» **Cuplikan Sumber**:
= = = =

Hal kedua adalah mendengar saran, masukan atau larangan dari warga setempat.
Bisa jadi kita datang pada waktu yang tidak tepat. Penduduk tempatan yang
lebih memahami karakteristik wilayahnya umumnya akan memberi saran, masukan
atau bahkan melarang. Usahakan kita tidak memaksakan diri, apalagi dengan cara
meremehkannya.
Ini pengalaman pribadi saat Mendaki Gunung Ciremai melalui jalur Linggajati.
Jalur paling umum untuk mencapai puncak Ciremai selain jalur Palutungan saat
itu sekitar tahun 92-an. setelah menempuh perjalanan dari Jogja menggunakan
kerenta ekonomi, disambung dengan baik angkot dan bus jurusan kuningan. untuk
menuju Rumah Mak Emong sebagai base camp, ya jalan kaki dari jalan
besar.
Sesampai base camp dan bermalam, rencana pagi hari (hari Kamis) akan mulai
trakking dan turun dari Apuy. karena pendakian bukan akhir pekan, base camp
sepi. tidak ada pendaki. Namun saat mulai berkemas, Mak Emoh ditemani juru
kunci mendatangiku dan minta menunda pendakian. saya pun bertanya, trus kapan
bisanya kalau tidak hari ini. Kuncen tidak memberi jawaban pasti. bisa besok,
lusa atau besok lusa, tergantung kondisinya nanti. Tapi jangan sekarang,
kecuali siap menerima risiko?
Saya tidak banyak tanya, apa bentuk risikonya versi Kuncen. Hanya mulai
menimbang-nimbang secara rasional. semua perlengkapan sudah lengkap, logistik
juga siap untuk lima hari. Demikian juga kondisi fisik yang terasa fit. Egoku
mulai menggeliat, apa yang perlu ditakutkan? Jika pun tersesat, bukankan ini
akan menjadi bagian dari berlatih survival?
Sepertinya kuncen tahu apa yang kupirkan. Tidak banyak bicara, beliau pamit
dan bilang hati-hati. Mak Emoh almarhum (Insya Allah husnul khatimah atas
kebaikannya membantu para pendaki) pun tidak banyak bicara. Mungkin tahu, ini
orang keras kepala - gak bisa diomongin selain mengalami sendiri apa
yang disebut dengan risiko.
Saya minta doa Mak, dan mulai berjalan perlahan. tidak lagi terpikir soal
risiko yang disampaikan sang Kuncen. Menikmati langkah, deru nafas dan datak
jantung. Saat memasuki kawasan Kuburuan Kuda, cuaca cerah tiba-tiba berubah
gelap diselimuti kabut tebal. Jika diamati, memang berbeda polanya, dimana
kabut umumnya datang perlahan untuk sampai gelap. karena kondisi mulai lelah,
kondisi kabut dimanfaatkan untuk istirahat sejenak. Kabut tak kunjung beranjak
dengan waktu cukup lama. Badan mulai beraksi, menggigil karena dingin. aku
coba pakai jaket untuk menahan dingin dan menunggu kabut segera menipis. tak
terasa, saya pun tertidur sekejap. Begitu terjaga, suasana sudah terang
benderang, tidak ada sedikitpun sisa kabut.

= = = =

» **Cuplikan Data**:
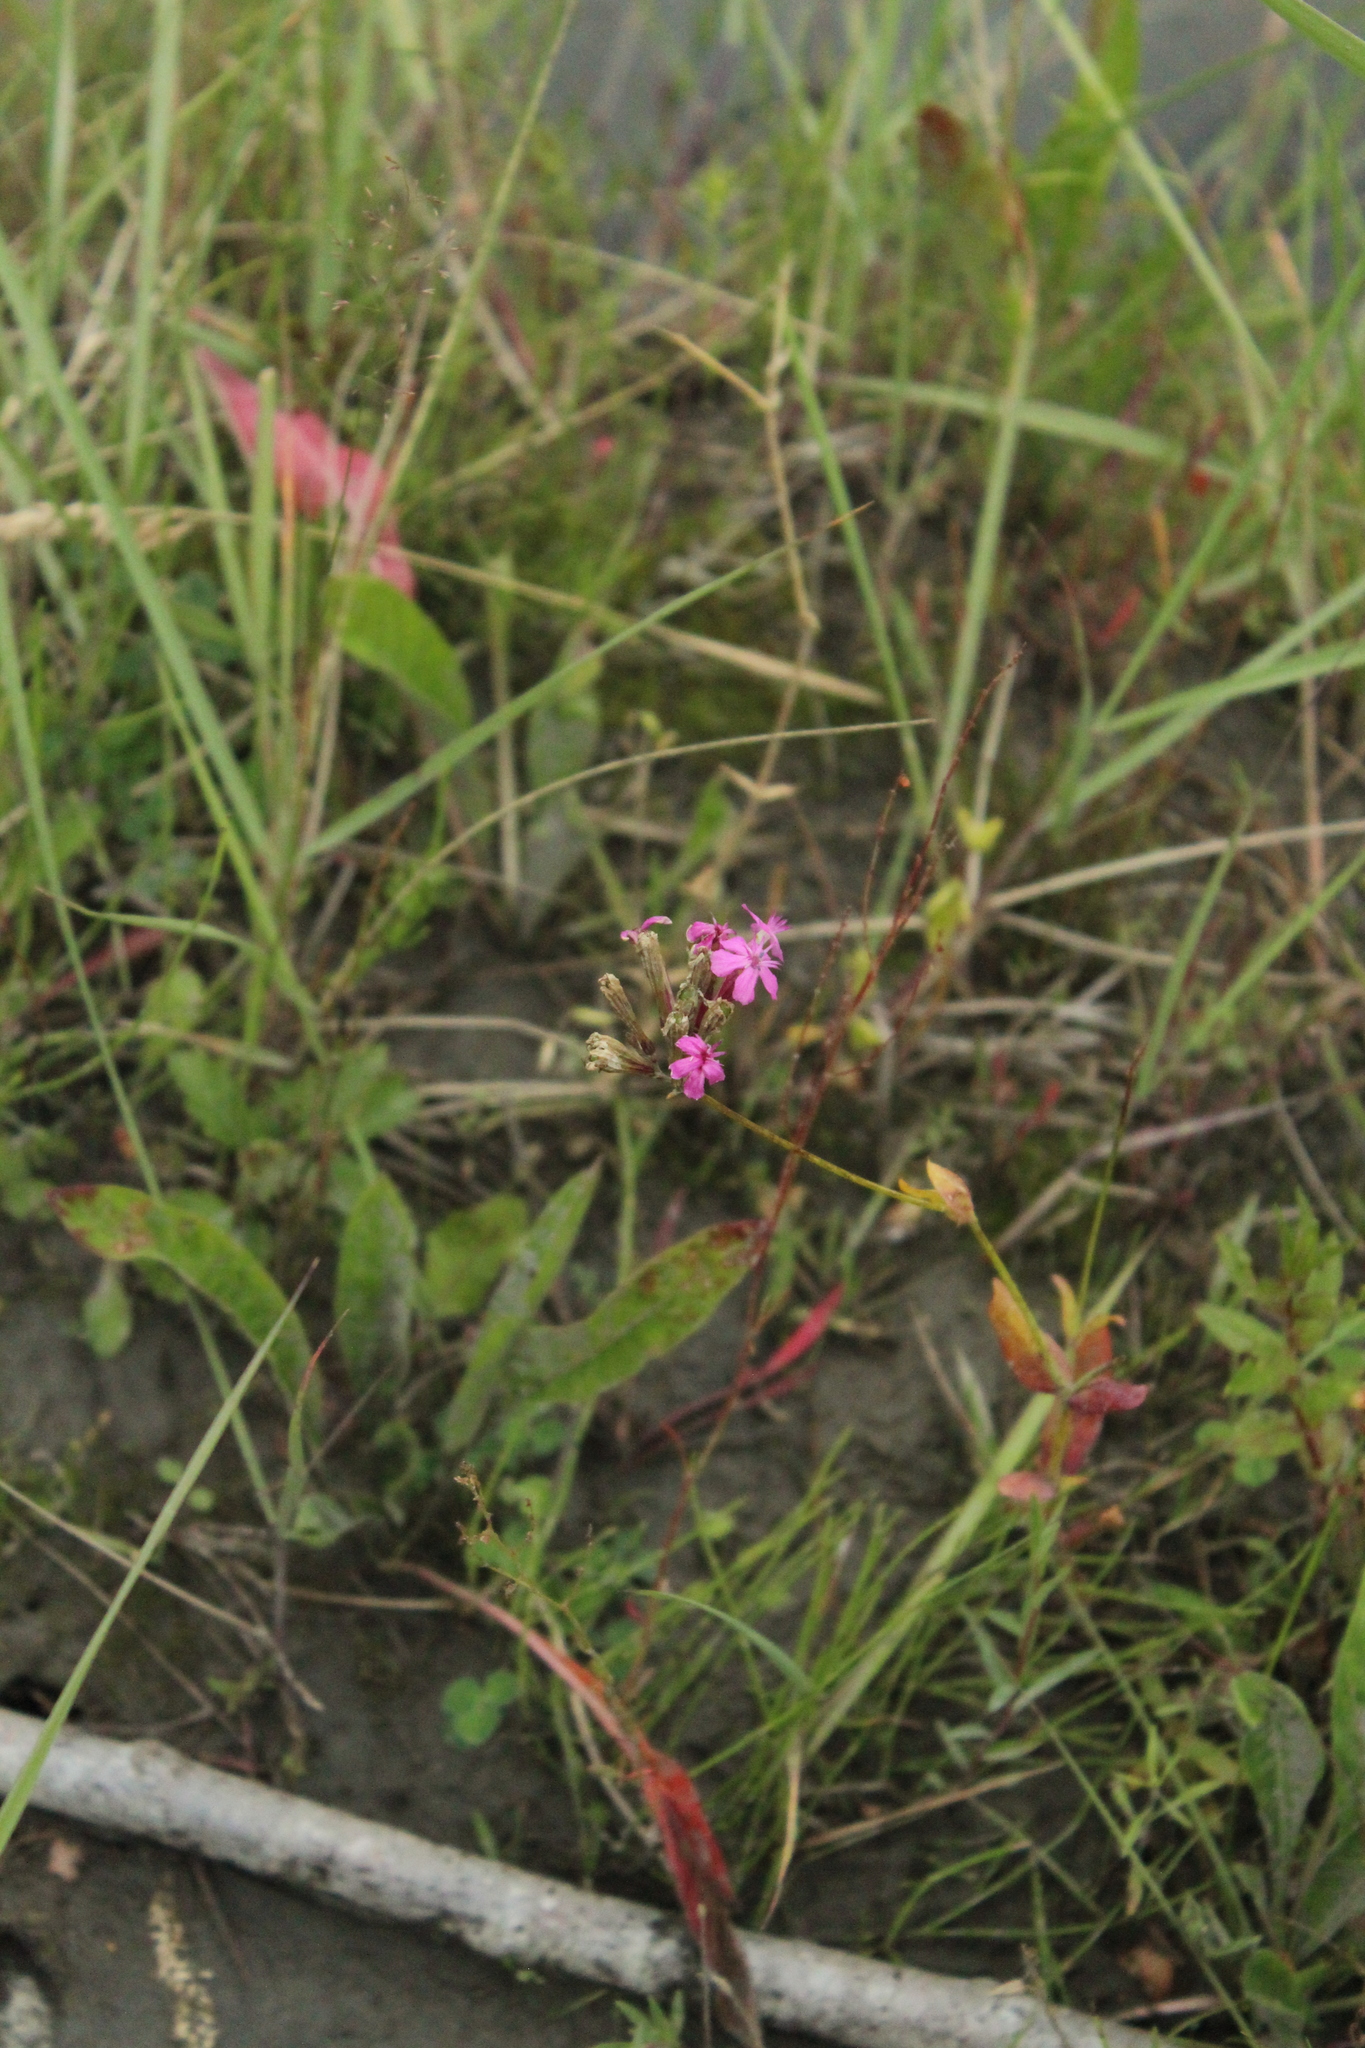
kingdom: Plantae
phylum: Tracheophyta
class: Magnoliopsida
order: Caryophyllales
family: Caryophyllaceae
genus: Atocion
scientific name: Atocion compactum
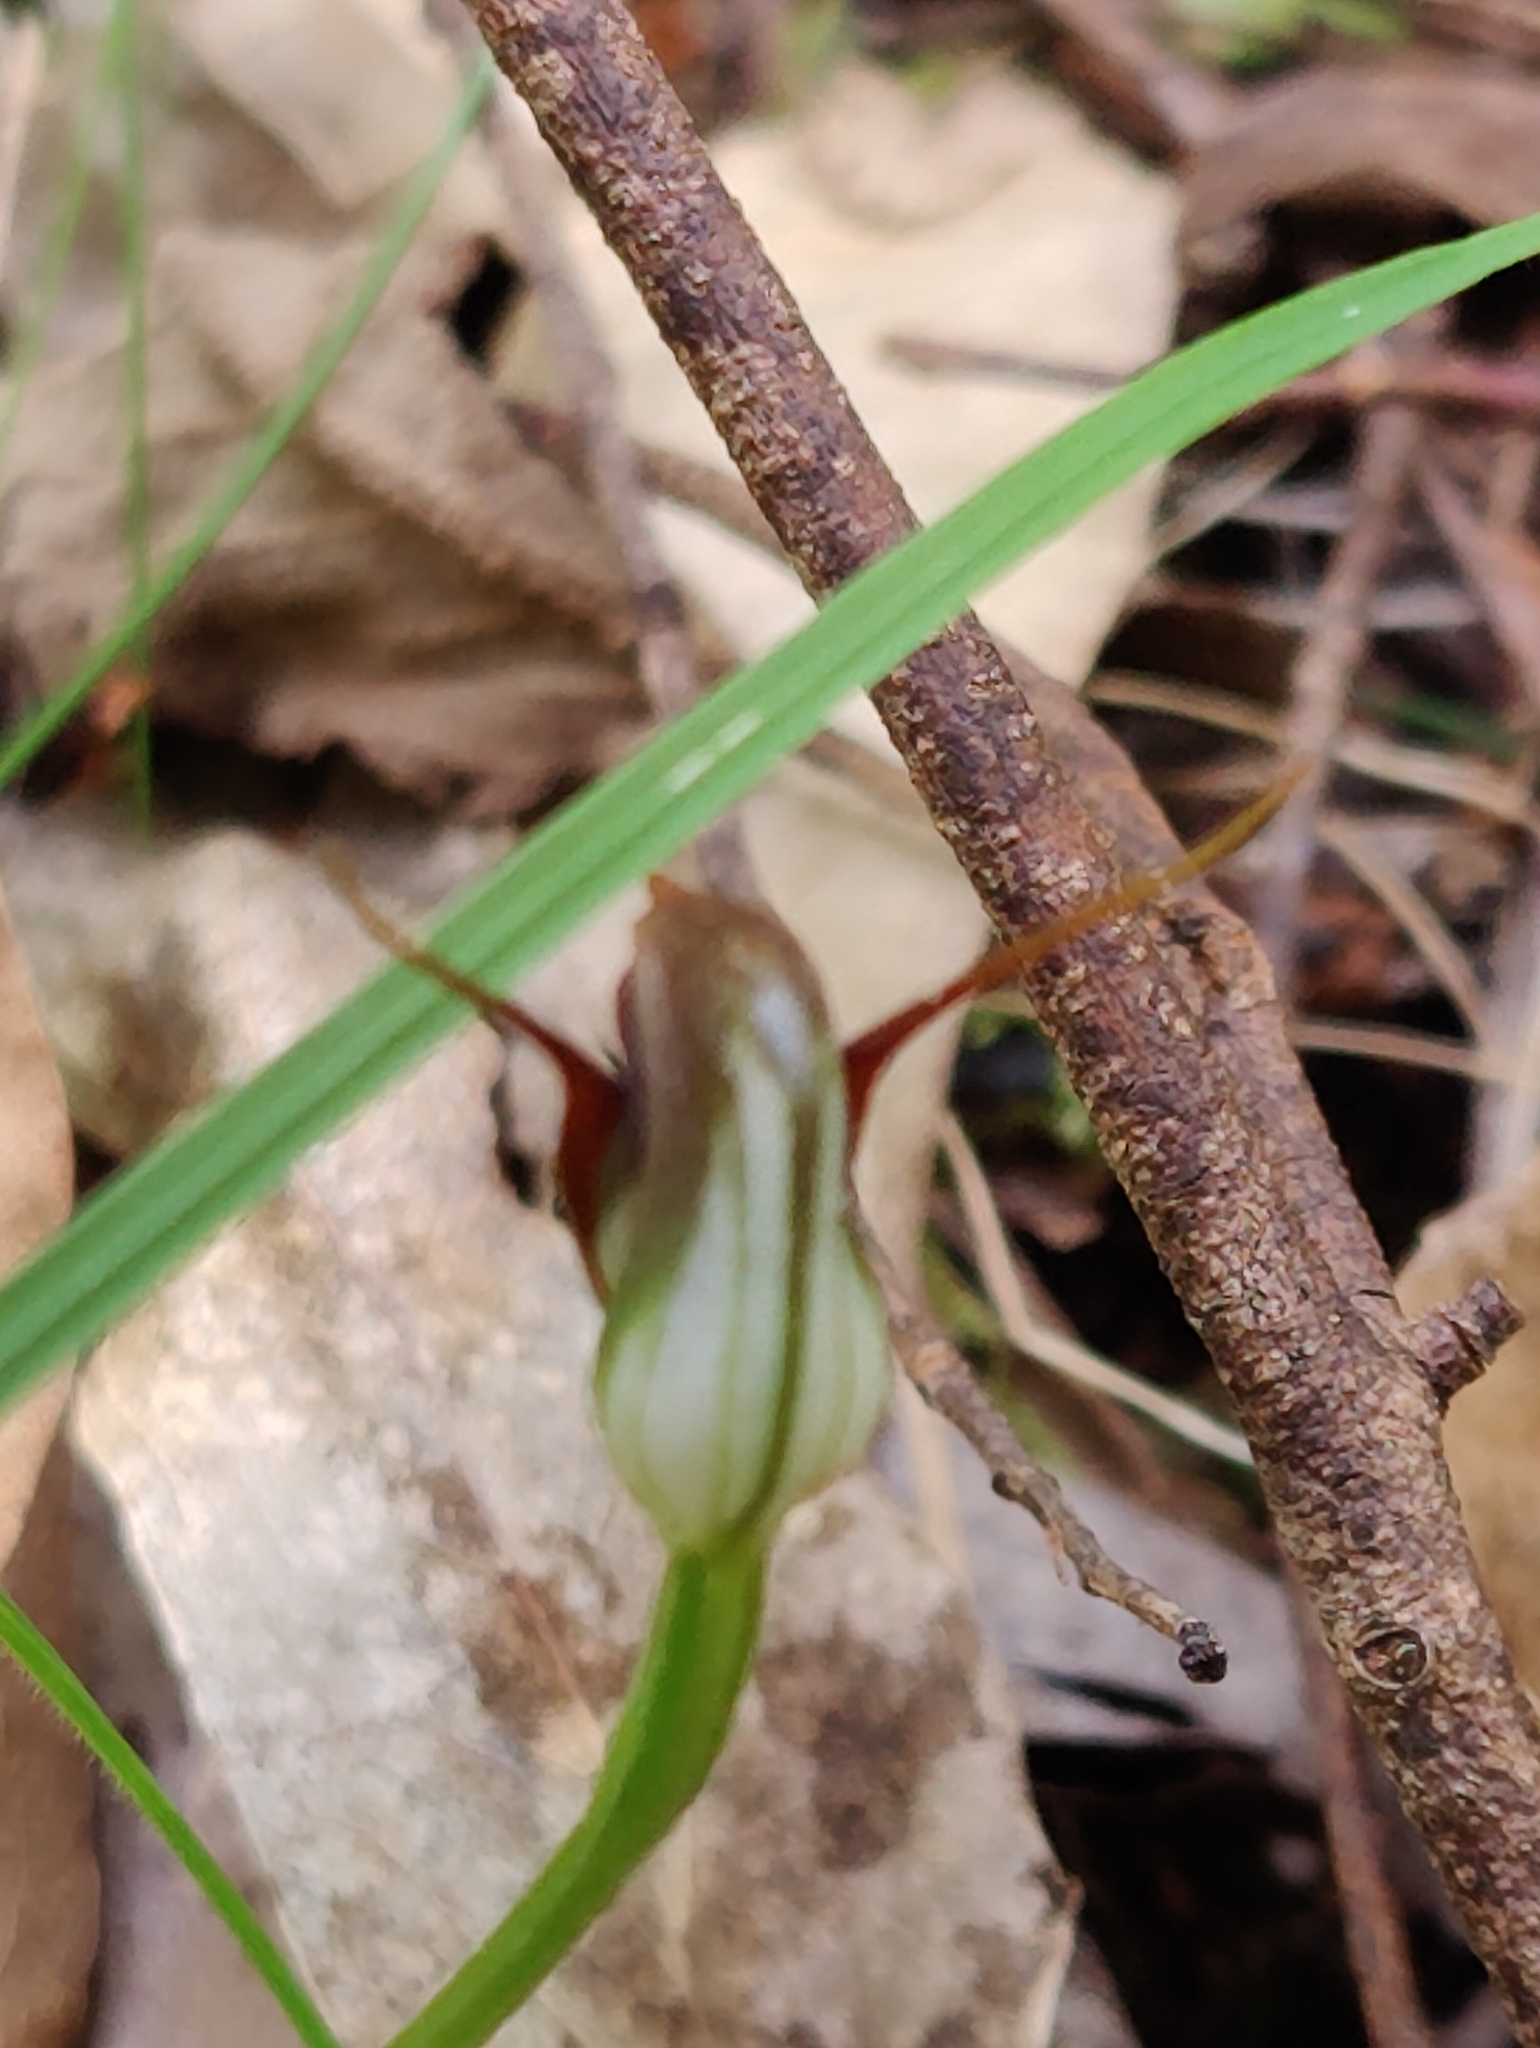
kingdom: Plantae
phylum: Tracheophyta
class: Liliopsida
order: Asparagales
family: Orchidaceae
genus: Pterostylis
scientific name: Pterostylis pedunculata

= = = =

» **Tugas Anda**:
Dalam teks tentang pendakian Gunung Ciremai, logistik disiapkan untuk berapa hari? Item-item di atas berasal dari sumber lain.

» **Jawaban Latihan**:
Logistik disiapkan untuk lima hari.